True, the Slowpokes' tails grew back over time, implying that they are a living renewable resource (thus opening a brand new chapter in Pokemon zoology). Regardless, it makes you think about the other Pokemon that are being exploited for food items. Somewhere, out there, there's a Rocket grunt selling fudge-dipped Mankey paws and glazed Snorlax spleens from a cooler inside his beat-up 1986 econovan.
2) Pokemon On an Open Fire (Pokemon Gold/Silver/Crystal Version)
The Legendary Dogs. The Legendary "Dammit, get in the f**king PokeBall already!" Call them what you will, but the Legendary Beasts -- Entei, Raikou and Suicune -- are a part of the mythos of the Johto region. Now, as geeks, we've played enough video games to know that legendary creatures always have epic origin stories. And this time is no different. The Legendary Dogs sprung up from the charred remains of Pokemon that were caught in a disastrous blaze.

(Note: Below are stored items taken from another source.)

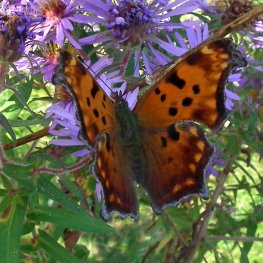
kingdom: Animalia
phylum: Arthropoda
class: Insecta
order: Lepidoptera
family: Nymphalidae
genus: Polygonia
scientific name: Polygonia comma
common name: Eastern Comma
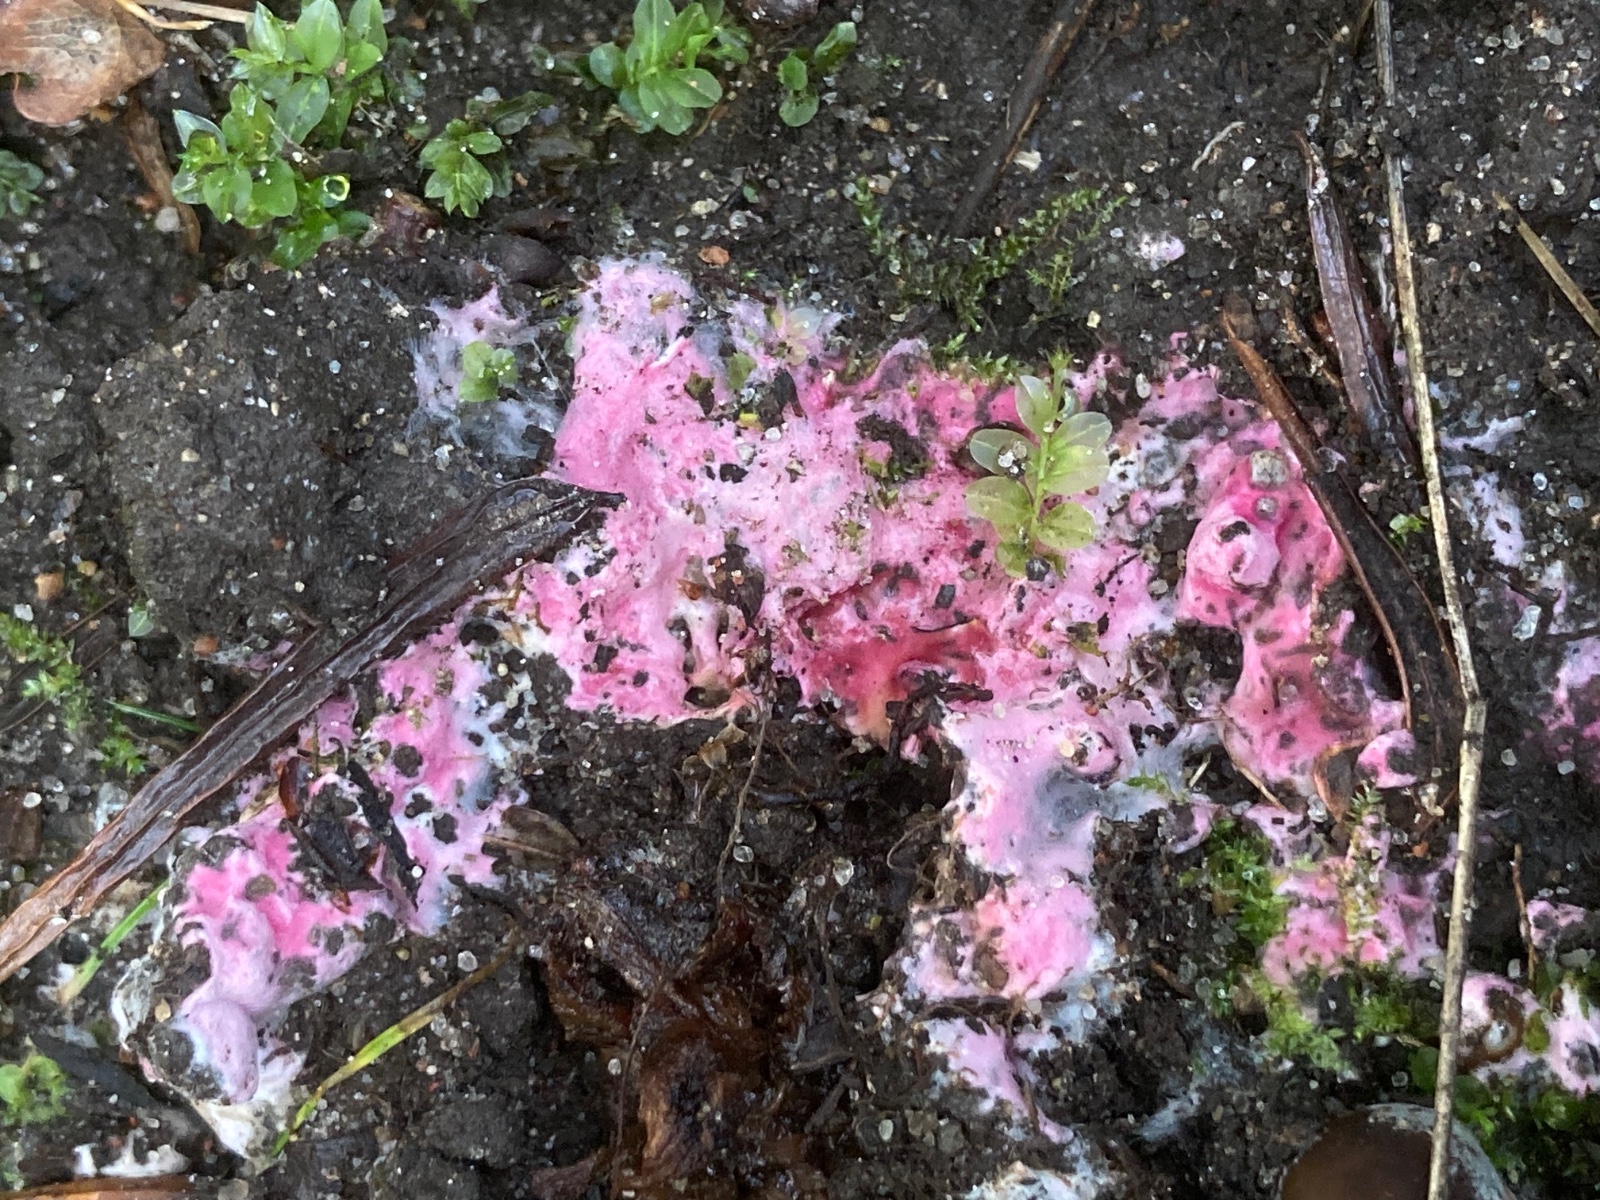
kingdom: Fungi
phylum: Ascomycota
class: Sordariomycetes
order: Hypocreales
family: Hypocreaceae
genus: Hypomyces
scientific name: Hypomyces rosellus
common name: rosa snylteskorpe
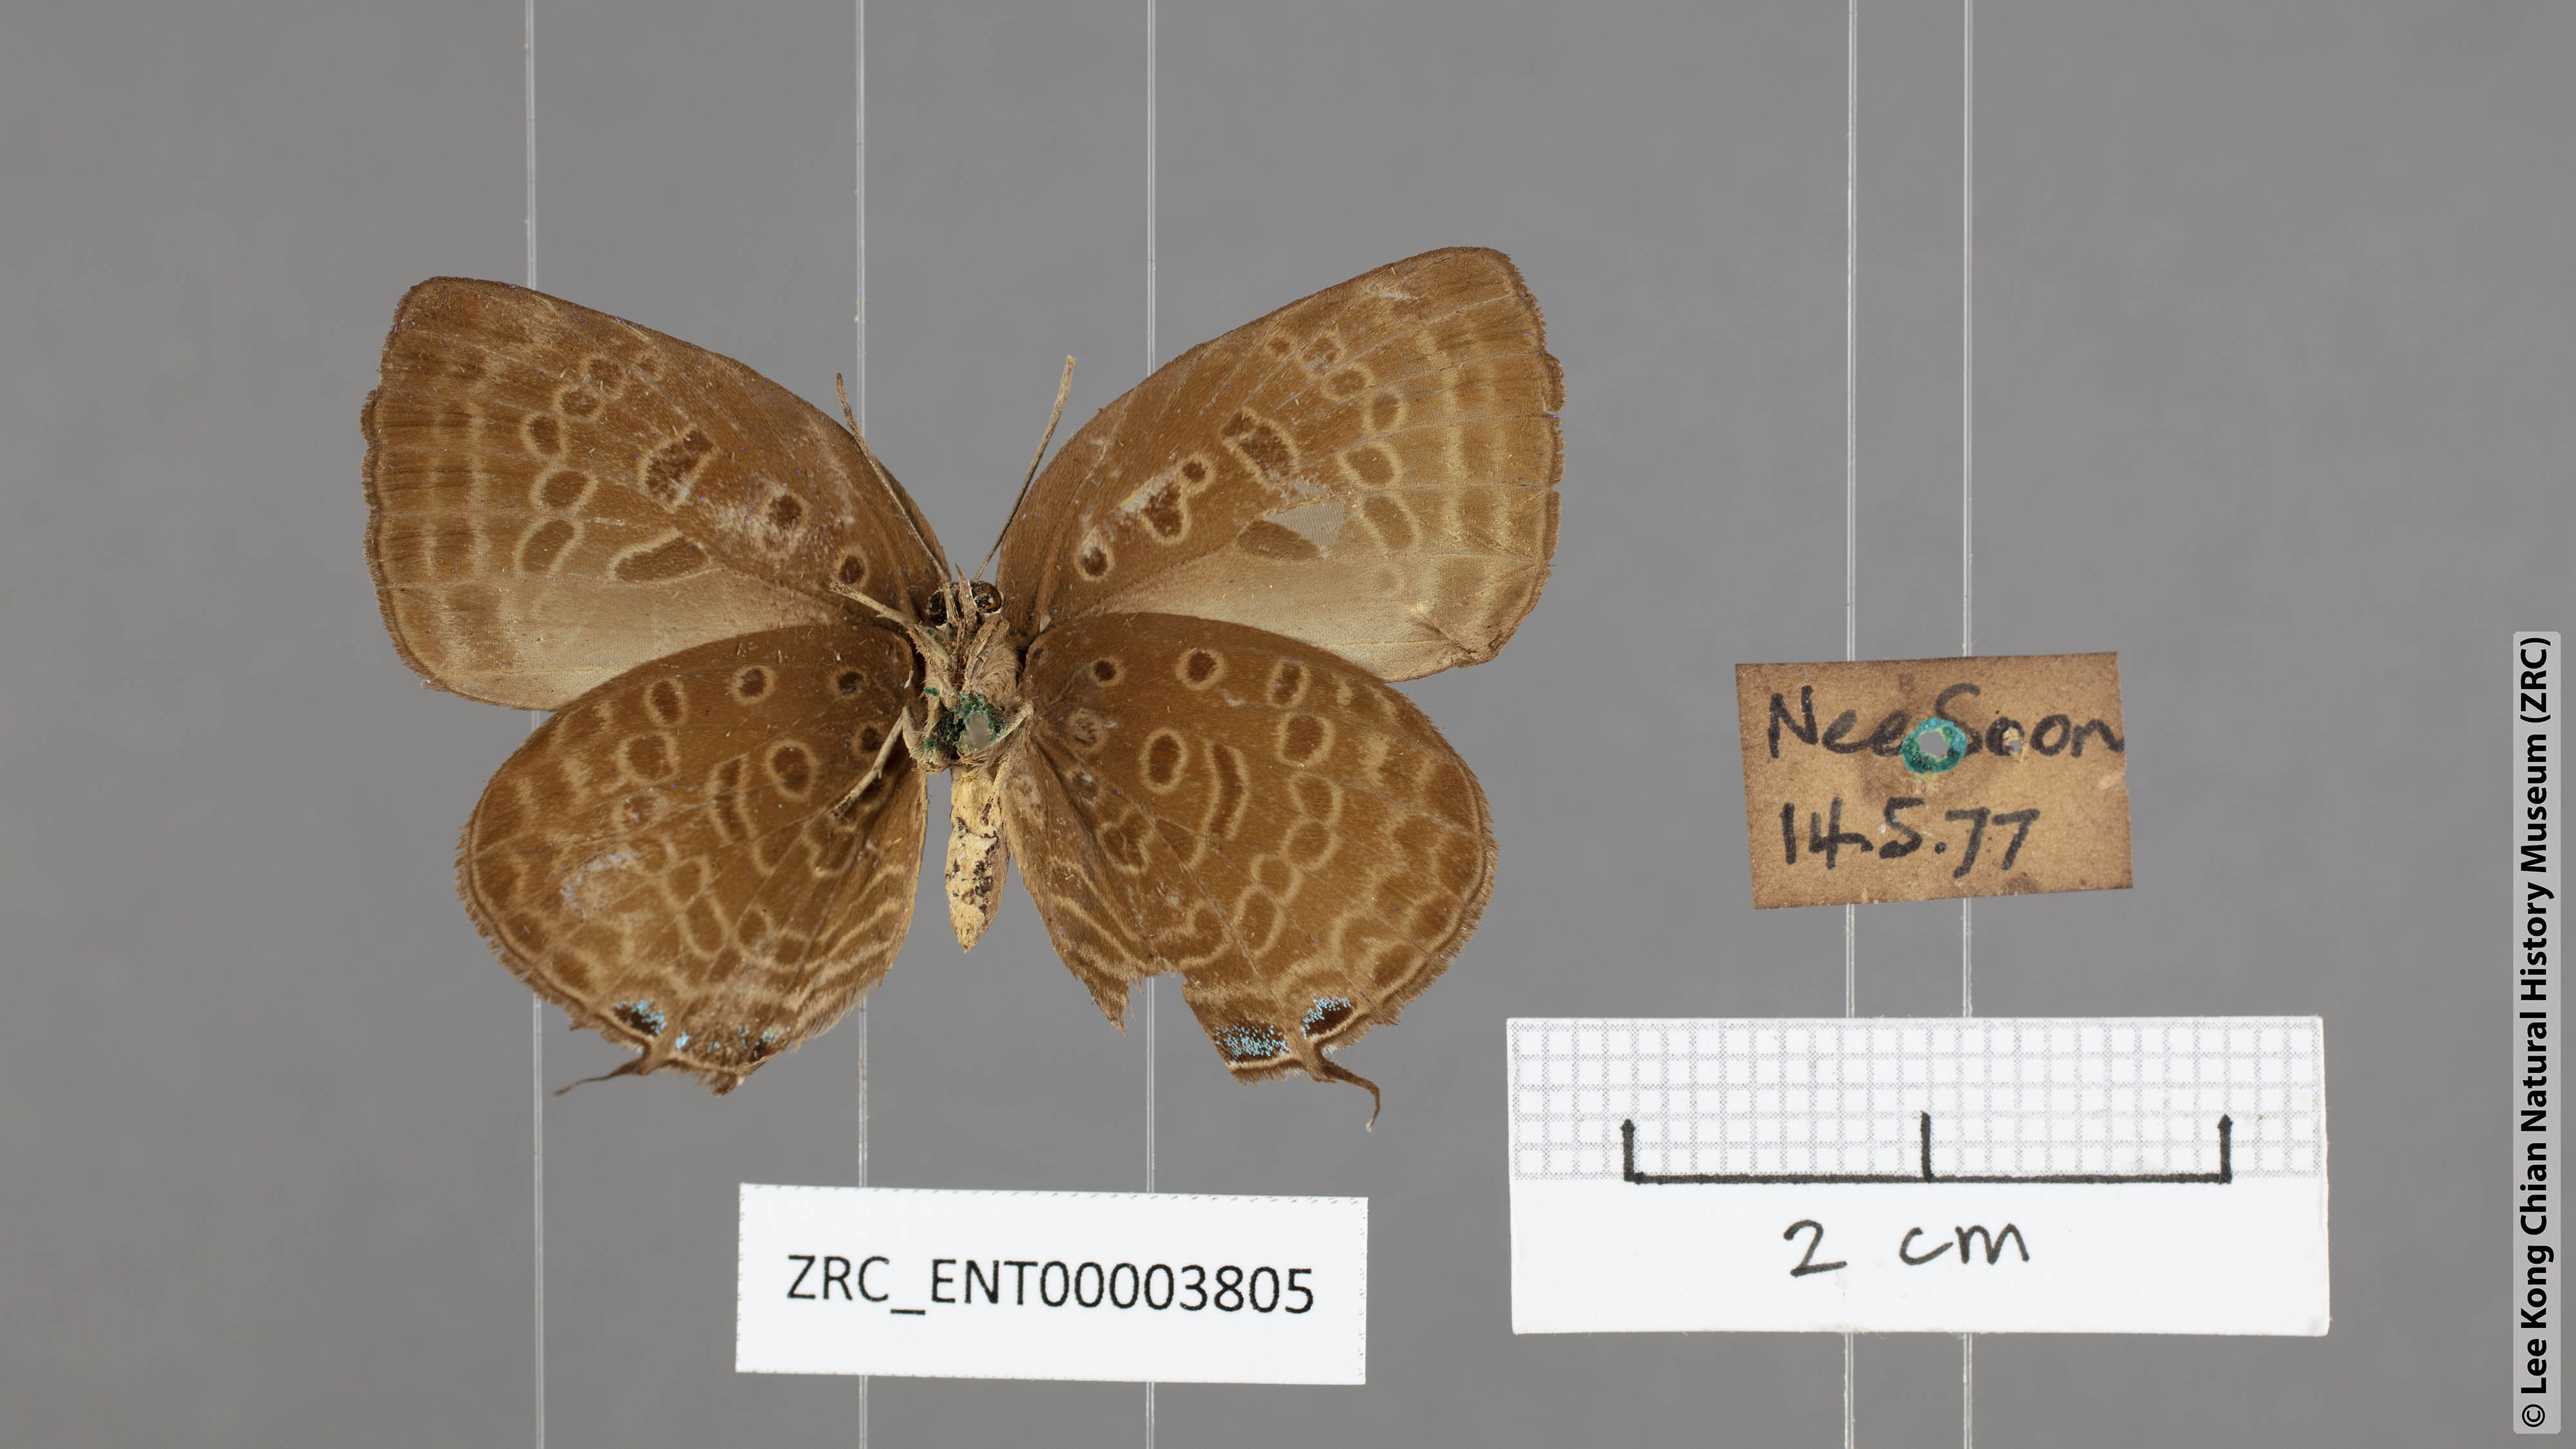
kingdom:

Yeah, they were given a second lease on life as omnipotent beasts, but being burned alive is still being burned alive no matter how hard one tries to soften the blow. And it's hard to shake the image of three tiny Pokemon running around in erratic circles, screeching their names in anguish as their skin is seared like a roast pig over a flaming spit. It's easy to see that Nintendo was trying to add some subtle shock value to the series, probably hoping to shed its childish stigma. For now, it's best to leave the burning of Pokemon to overzealous and misinformed television evangelists denouncing the franchise as the devil's work.
1) Pokemon Can Die?! (Pokemon Red/Blue/Yellow Version)
Pokemon is targeted at kids. And what do kids like? Cute and endearing characters that promote the virtue of friendship. And what's the worst possible thing to do with said characters? Kill them. And what does Nintendo do? Shake some serious shit up and create Pokemon Tower: a massive graveyard with wall-to-wall gravestones that drive home the shocking and universal truth that even Ash's companion Pikachu is susceptible to Death's cold embrace.
Who was the Game Freak employee charged with designing this stage (and concept)? It must have been a much older, bitter game developer. You know, that hermity-looking skeleton who sits all the way at the end of the conference table mumbling profanities under his breath while damning children, cuddly animals and good will towards man. And Pokemon Tower was his magnum opus of misery.